The author further pointed out that this transformation embodies a new form of power, namely soft biopolitics or “modulation,” and uses Deleuze’s theory of “societies of control” to show that modern algorithmic control is different from traditional direct oppression, but is a kind of “continuously modulated” control. This constraint is constantly self-shaping and reshaping, and our identity as the subject of algorithmic interpretation will also change over time.
Reflection of Workshop
First, I checked the information collected from me in Xiaohongshu's settings. I discovered that not only my usage behavior on the platform was being collected, but also my phone information, such as location, contacts, and even my face, were being collected as data. I was actually quite shocked. Although I knew my data would be collected, I didn't expect so much! And I have no idea how the platform processes my data!

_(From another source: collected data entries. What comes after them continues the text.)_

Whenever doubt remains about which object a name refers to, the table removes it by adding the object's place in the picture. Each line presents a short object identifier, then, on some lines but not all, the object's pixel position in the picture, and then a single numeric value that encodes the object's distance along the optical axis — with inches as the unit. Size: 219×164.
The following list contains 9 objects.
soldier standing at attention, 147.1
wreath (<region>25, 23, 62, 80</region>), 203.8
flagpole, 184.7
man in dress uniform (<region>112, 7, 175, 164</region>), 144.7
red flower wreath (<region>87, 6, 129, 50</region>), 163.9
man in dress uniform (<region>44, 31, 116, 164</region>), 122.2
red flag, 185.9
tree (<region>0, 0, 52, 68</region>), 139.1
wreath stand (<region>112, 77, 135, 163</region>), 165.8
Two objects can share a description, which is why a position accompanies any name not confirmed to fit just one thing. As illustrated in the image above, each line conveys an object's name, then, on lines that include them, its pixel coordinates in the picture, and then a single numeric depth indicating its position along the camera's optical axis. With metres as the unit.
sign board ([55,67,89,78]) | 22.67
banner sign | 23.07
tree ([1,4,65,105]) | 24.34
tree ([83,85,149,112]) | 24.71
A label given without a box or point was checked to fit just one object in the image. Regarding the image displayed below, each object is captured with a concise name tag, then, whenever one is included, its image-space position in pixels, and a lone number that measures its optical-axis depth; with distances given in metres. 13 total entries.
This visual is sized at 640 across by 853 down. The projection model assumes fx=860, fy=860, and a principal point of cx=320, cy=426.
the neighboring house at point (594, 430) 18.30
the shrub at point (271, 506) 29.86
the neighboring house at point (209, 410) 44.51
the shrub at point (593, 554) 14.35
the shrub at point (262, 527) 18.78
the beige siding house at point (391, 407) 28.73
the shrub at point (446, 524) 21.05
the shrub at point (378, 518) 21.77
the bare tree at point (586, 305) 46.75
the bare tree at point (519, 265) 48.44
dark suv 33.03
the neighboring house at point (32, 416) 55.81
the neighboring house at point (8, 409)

Next, I checked the interest tags and content preferences generated for me by the algorithm on the same social media platform. I found that most of these categories were inferred from my usual browsing, liking, saving, and dwell time. However, there were also some categories that I wasn't interested in and even found somewhat inexplicable, such as 'Real Estate News' and 'Celebrity Entertainment'. I was very curious about how the platform calculated my data to assign me these tags. Therefore, in the workshop, I used Sumpter's Method to simulate the algorithm's classification process.
Sumpter initially analyzed his data by manually scraping his own Facebook data: he selected 32 friends and coded each person's 15 most recent posts into 13 categories based on topics, such as: family/partner, outdoors, work, jokes/memes, products/ads, politics/news, music/sports/movies, animals, friends, local events, thoughts/reflections, activism, and lifestyle. This resulted in a 32x13 table showing how many posts each friend made under each topic category.

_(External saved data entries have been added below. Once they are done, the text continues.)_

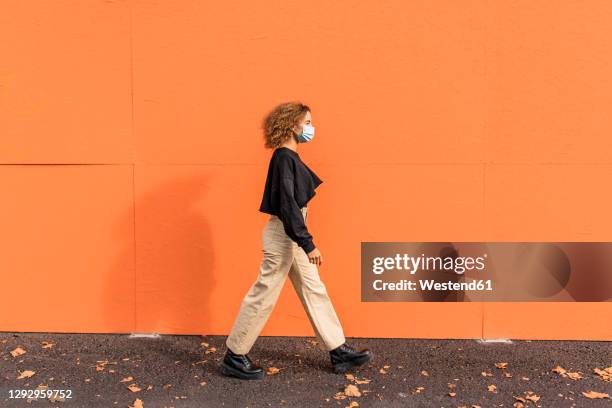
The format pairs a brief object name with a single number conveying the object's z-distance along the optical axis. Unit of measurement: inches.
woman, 152.3
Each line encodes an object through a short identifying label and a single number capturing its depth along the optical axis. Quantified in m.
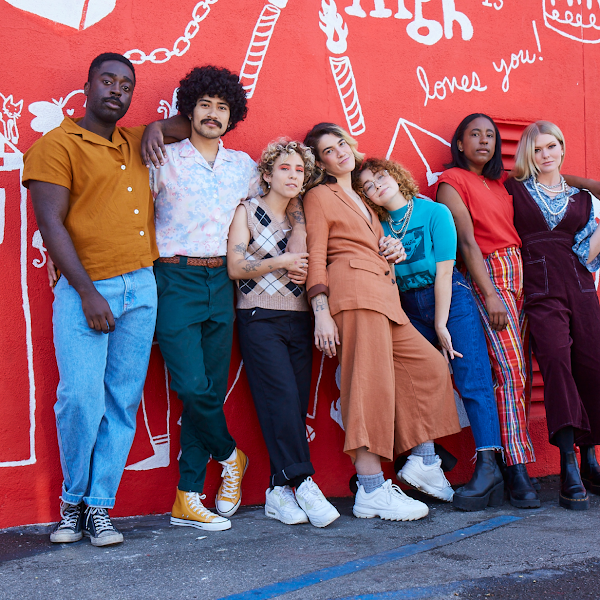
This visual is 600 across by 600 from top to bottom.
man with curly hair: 3.35
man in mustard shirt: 2.98
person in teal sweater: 3.70
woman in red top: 3.82
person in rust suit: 3.48
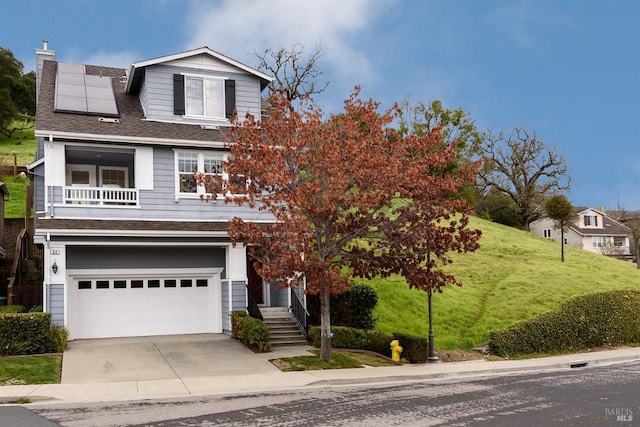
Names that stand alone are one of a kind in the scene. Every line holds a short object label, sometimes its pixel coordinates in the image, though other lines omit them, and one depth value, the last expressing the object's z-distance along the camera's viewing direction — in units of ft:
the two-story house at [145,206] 66.49
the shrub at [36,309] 68.68
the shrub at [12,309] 68.18
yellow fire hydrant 63.93
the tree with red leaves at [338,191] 53.98
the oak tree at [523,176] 201.05
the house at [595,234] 254.88
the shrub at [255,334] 63.41
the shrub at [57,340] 59.62
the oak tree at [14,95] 203.41
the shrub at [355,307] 72.23
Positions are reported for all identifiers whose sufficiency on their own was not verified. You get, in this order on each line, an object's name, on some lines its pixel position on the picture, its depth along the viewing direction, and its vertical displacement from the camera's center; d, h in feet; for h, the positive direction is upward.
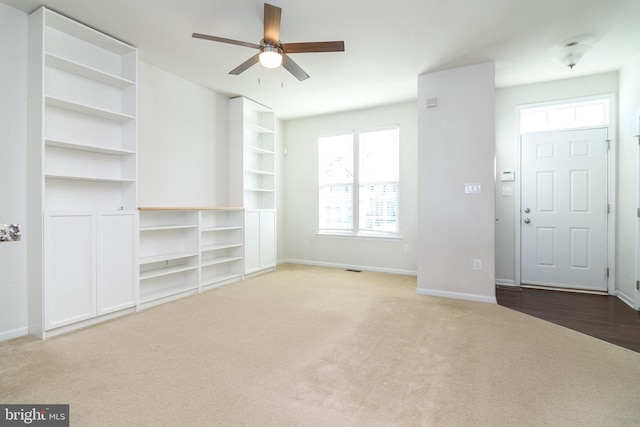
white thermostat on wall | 14.64 +1.65
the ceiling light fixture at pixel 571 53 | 10.48 +5.60
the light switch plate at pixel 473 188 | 12.21 +0.89
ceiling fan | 7.83 +4.50
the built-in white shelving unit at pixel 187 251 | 12.06 -1.78
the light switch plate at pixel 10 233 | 8.47 -0.62
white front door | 13.30 +0.04
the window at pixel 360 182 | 17.53 +1.69
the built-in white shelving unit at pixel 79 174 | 8.60 +1.19
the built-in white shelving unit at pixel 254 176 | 16.11 +2.00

He then used principal component analysis (PCA) to simplify these 13 dimensions into two main dimensions: one is "public vs. personal" (whether a person posts more about their private life or news and events in the public sphere), and the other is "culture vs. workplace" (whether they are more focused on cultural topics or work-related lifestyles). Finally, he performed k-means clustering on these two dimensions, roughly dividing his friends into three categories: those who mainly share private or family content, those who mainly post work-related content, and those who mainly comment on news and culture.
PS:I will present the specific process of my Sumpter Matrix simulation algorithm, as well as the subsequent analysis using PCA and k-means, in Assessment 1—critical reflection essay 🥸.

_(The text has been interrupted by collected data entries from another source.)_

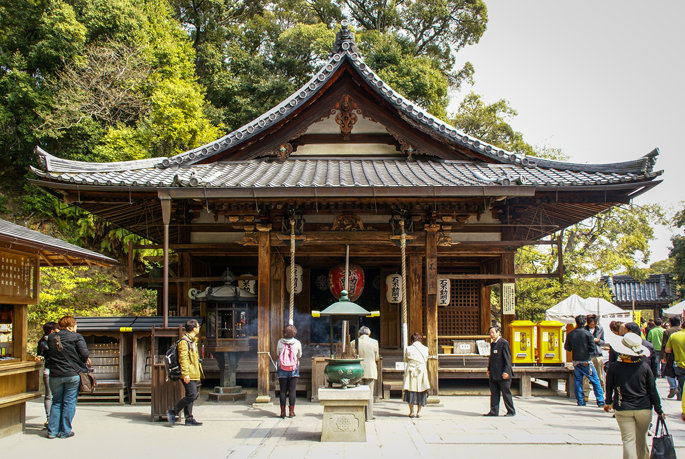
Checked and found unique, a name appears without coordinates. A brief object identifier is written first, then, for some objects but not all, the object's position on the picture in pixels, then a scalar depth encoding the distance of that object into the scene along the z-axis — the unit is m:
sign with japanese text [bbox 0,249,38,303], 8.10
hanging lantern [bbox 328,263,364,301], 12.45
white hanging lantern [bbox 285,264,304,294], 13.45
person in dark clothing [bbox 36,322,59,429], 7.97
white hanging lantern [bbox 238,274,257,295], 14.13
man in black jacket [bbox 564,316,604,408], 10.65
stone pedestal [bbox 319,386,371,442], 7.62
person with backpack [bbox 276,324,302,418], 9.11
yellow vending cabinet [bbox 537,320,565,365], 11.98
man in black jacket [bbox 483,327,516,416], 9.49
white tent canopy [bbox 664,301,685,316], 21.15
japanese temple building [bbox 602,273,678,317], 31.36
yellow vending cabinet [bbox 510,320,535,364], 12.01
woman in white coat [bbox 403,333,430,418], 9.40
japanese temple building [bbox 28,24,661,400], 10.24
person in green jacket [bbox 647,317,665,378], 13.66
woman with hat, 6.05
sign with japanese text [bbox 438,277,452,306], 14.87
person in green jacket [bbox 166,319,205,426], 8.59
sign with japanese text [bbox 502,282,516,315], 13.51
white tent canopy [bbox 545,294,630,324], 20.91
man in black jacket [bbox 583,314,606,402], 11.10
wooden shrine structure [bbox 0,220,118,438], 7.81
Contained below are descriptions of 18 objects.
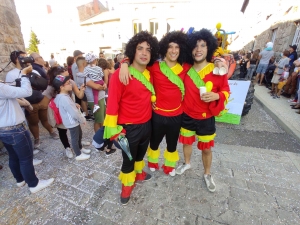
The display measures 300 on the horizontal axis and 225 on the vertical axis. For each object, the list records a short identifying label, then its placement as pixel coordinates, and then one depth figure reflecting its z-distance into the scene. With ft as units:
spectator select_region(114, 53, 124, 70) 20.50
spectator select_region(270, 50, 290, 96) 20.20
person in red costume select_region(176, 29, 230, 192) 6.31
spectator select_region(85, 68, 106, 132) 10.48
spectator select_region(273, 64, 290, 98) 19.81
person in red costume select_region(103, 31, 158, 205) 5.75
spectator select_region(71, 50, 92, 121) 13.56
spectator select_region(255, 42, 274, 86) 24.13
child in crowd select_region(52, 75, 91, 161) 8.21
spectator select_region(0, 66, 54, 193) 5.93
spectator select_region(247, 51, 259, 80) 25.88
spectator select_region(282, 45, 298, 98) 19.17
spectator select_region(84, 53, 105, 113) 10.77
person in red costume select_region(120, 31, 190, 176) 6.25
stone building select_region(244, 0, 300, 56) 23.74
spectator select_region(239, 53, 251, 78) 25.15
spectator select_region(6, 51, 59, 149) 10.36
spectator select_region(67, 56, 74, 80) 17.34
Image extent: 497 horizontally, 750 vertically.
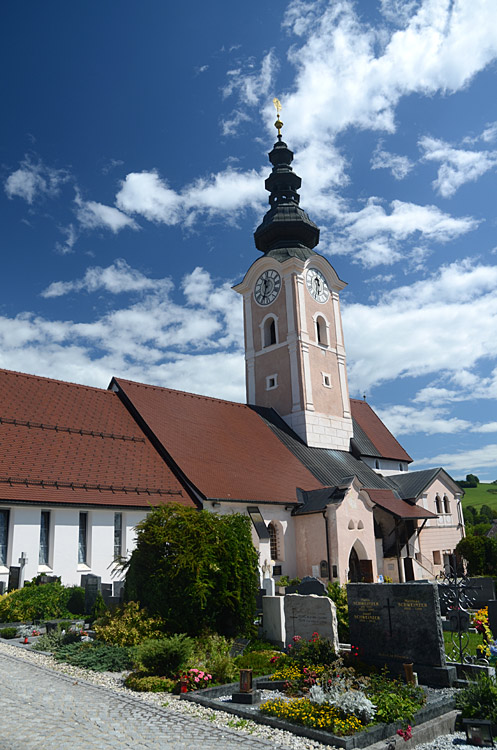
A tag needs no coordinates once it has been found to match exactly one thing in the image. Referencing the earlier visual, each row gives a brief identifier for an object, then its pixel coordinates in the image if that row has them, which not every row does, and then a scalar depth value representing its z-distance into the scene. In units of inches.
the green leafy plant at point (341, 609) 439.5
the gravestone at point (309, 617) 425.1
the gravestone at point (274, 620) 474.9
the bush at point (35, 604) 538.0
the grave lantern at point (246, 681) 323.6
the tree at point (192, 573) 461.7
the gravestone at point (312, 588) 660.7
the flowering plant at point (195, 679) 347.6
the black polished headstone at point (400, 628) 356.5
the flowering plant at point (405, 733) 262.5
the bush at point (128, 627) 443.5
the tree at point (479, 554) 1279.5
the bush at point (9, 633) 493.4
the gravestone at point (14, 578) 620.4
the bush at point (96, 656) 395.9
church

However, I found that Sumpter's Method still cannot truly simulate the classification process of an algorithm. First, this method relies on my subjective understanding of 32 friends and 13 topic categories to manually label and select variables, while real platform algorithms often incorporate hundreds or even thousands of features, including clicks, dwell time, sharing relationships, browsing history, and location data—all of which are ignored in the simulation. Second, the simulated classification is only an analysis at a specific point in time, while actual recommendation algorithms continuously update and adjust user profiles in real time which is a continuous process. Therefore, Sumpter's Method cannot be considered a complete "simulation" of an algorithm; rather, it uses a simplified and artificially designed model to help understand the logic of "classifying people with data", rather than precisely replicating a real-world algorithm system.